▶ [Study text]
=======

FORD PREPARED TO WALK
FIRST MINISTERS’ CONFERENCE TODAY IN MONTREAL
Ontario premier could walk out if there’s no discussion on carbon tax
Premiers arrived Thursday for a first ministers’ meeting still grumbling about the agenda set by Prime Minister Justin Trudeau, with one — Ontario’s Doug Ford — threatening to walk out if the program isn’t expanded to reflect a host of provincial priorities.
The tone as they prepared to dine privately with Trudeau on Thursday evening underscored the tensions that seem likely to turn today’s meeting into the most acrimonious first ministers’ gathering in years.
Sources close to Ford said he’s prepared to walk away from the meeting if it does not include discussion of the federal carbon tax, which Ontario is challenging in court.
And when he met Trudeau in person at a downtown hotel for a meeting Thursday, Ford went right at him.
“I’m glad to sit down with you, Justin, and talk about things that matter to the people of Ontario,” he said, as the two sat stiffly in arm chairs several feet apart.
“I’ll tell you what matters to the people of Ontario is the job-killing carbon tax.”
Ontario also wants to talk about finding new jobs for workers affected by General Motors’ plans to close a plant in Oshawa next year and “the illegal border-crossers that are costing our province over $200 million,” Ford said.
Trudeau was generous with Ford, at least overtly, even though federal officials privately expect the premier to do his level best to derail the meeting.

=======

▶ [Extracted data]
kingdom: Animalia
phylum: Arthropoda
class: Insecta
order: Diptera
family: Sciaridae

=======

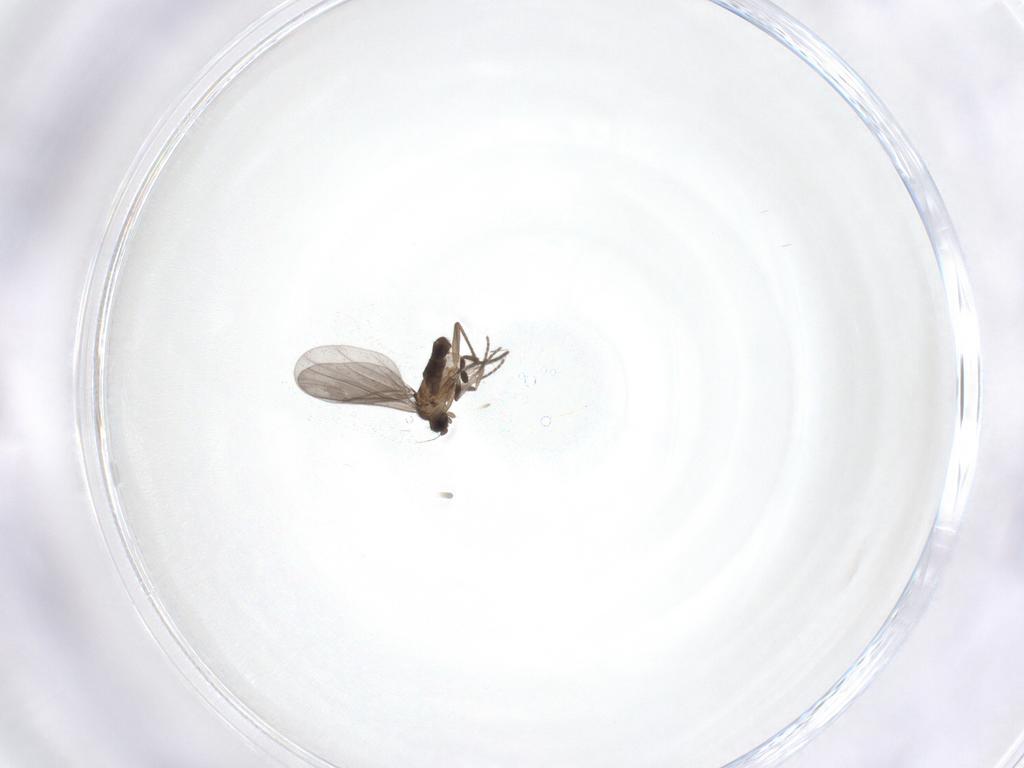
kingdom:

=======

▶ [List of tasks]
1. According to the news article on the first ministers' meeting, what is Ontario challenging in court?
2. Continue the news article on the first ministers' meeting, starting after its last sentence.
The items come from a source separate from the news article.

▶ [Results of the exercise]
1. The federal carbon tax.

2.
“It’s a pleasure to welcome Doug here to Quebec, to Montreal, my hometown,” he said. “This is an opportunity for us to talk about the issues that matter to Ontarians, to Canadians — economic growth, continuing to work hard to create good jobs for the middle class, creating opportunities for everyone.”
Trudeau has said he’ll discuss anything the premiers want to talk about. But that has not quelled the criticism that the written agenda is too narrowly focused on reduction of interprovincial trade barriers and gives too much time to presentations from several federal ministers.
Saskatchewan Premier Scott Moe and Alberta Premier Rachel Notley are pushing hard for the oil price crisis to be given prime time during the meeting. On that score, Notley predicted she’ll have plenty of allies in the room.
“There is really no province in the country that doesn’t owe Alberta to some degree for their schools, their hospitals, their roads. The fact of the matter is Alberta has to do well for Canada to do well,” Notley said before leaving Edmonton.
She noted forecasts for Canada’s economic growth are already more muted because of the low price Alberta is getting for its oil in the United States and its inability to move its product to ports for shipment overseas.
Notley also said she doesn’t want to spend time listening to what the federal government says it is already doing to try to address Alberta’s concerns.
“It just doesn’t make sense ... talking about things that have already happened,” she said. “We don’t need federal ministers to explain to us what they’ve already done. We’re all capable of reading their press releases.”
Moe said he also wants to talk about his demand that the feds repeal Bill C-69, legislation to re-write the rules for environmental assessments of energy projects, which is stalled in the Senate.